The first sign that opinion had changed came from the letters pages of Melbourne’s Age and the Sydney Morning Herald, both left-wing echo chambers where correspondents routinely compete to out-radical each other, and conservative voices are so rare that they deserve endangered species protection. (By way of illustration, the day after Peter Costello delivered his widely-praised budget speech earlier this year, the Herald was unable to find one single correspondent who thought that it was a good idea).
Yet on 15 June, for example, the Herald’s lead letter came from one Richard Paulin of North Ryde, who wrote, ‘Some questions for Professor Stuart White, resident anti-nuclear advocate. If nuclear power is so inefficient, why does France, which is 80 per cent nuclear, export $5 billion of electricity annually? If nuclear power waste is an insurmountable problem, why is that country not a nuclear wasteland? If nuclear power is so expensive, why does [sic] France’s steel manufacturers use electric arc furnaces, powered by electricity, rather than Australia’s coke-fired blast furnaces?

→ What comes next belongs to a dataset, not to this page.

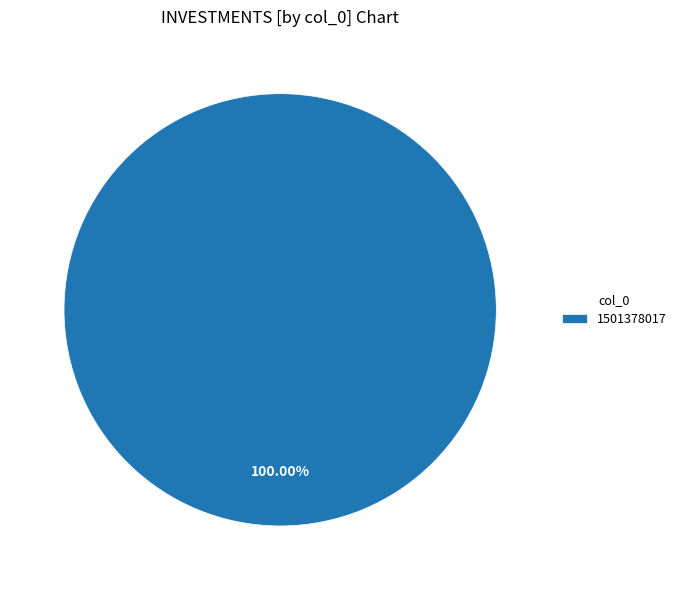

Which category accounts for the majority?

1501378017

‘We need to be far more energy efficient’, Paulin continued. ‘But [Professor White] has done nothing to disprove the fact that nuclear power remains the single most efficient and sustainable energy source for the future.’

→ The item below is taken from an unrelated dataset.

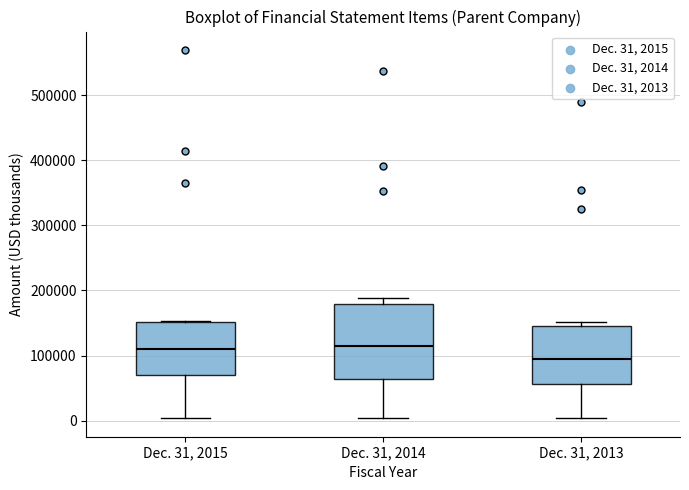

Where does the median line of the box for Dec. 31, 2014 sit on the y-axis? The values are not printed on the chart, so give them approximately, as read against the axis.

110000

A few days earlier in the Age, columnist Terry Lane wrote that ‘Chernobyl frightens us away from nuclear power, but the Canadian province of Ontario, not unlike the state of Victoria, gets 40 per cent of its power from nuclear plants and, as far as I know, has not had a single nuclear accident…

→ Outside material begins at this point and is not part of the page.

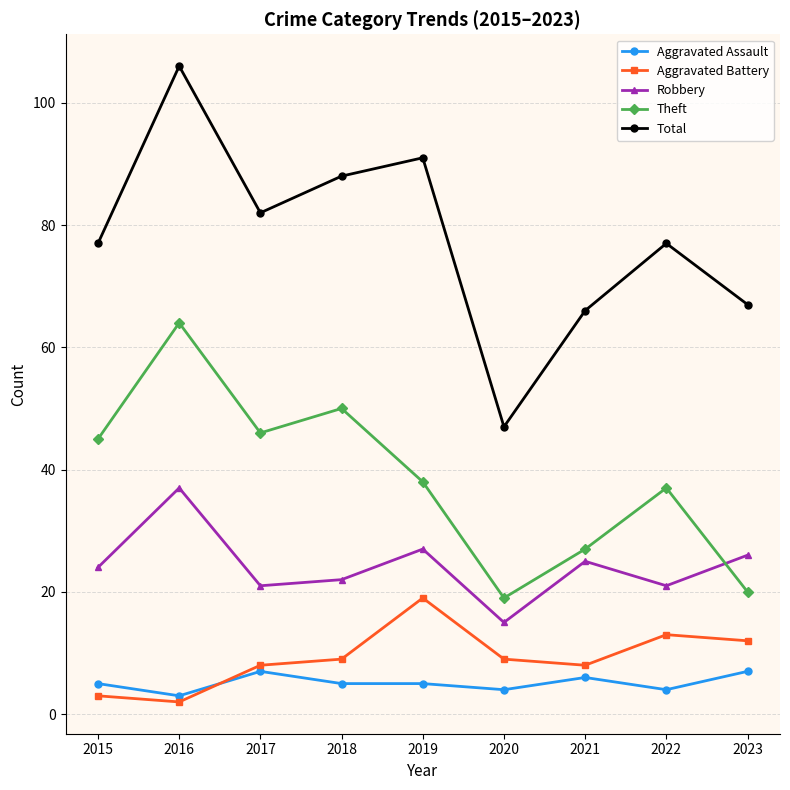

True or false: Aggravated Battery and Theft cross at least once.

False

If the likes of the letters editors at the Age and the Sydney Morning Herald are any guide, there is a real shift in sentiment in the community, towards a position that accepts that electricity is needed to run our modern, technological society and that there are trade-offs with any form of electricity generation. Australians recognize that green holy grails of endlessly-renewable power simply don’t exist, that wind farms are ugly and shred kookaburras, solar is impractical, and coal and oil are both dirty and ever-dwindling resources. Under this line of thinking, people recognize that nuclear power might not be perfect either, but that it is well worth discussing.
Indeed, the question of renewability and dependency is one which reverberates through this entire debate. While Australia’s coal resources are abundant, it is hardly a great way to generate power: even clean coal is still pretty dirty, and for all the talk about the potential danger of nuclear power, precious little is said about all those lives lost or shortened due to cancer, in mining accidents, and otherwise as a result of this form of power generation.
Petroleum, meanwhile, is a more complicated question, but there is a growing concern (see Clare Swinney’s feature story, ‘The Good Oil’, on p. 52 of this issue) that mankind may be a few decades away from having seriously depleted the planet’s easily-accessible crude supplies. And while that may seem like a long way away, building infrastructure to cope with a changing energy use profile takes.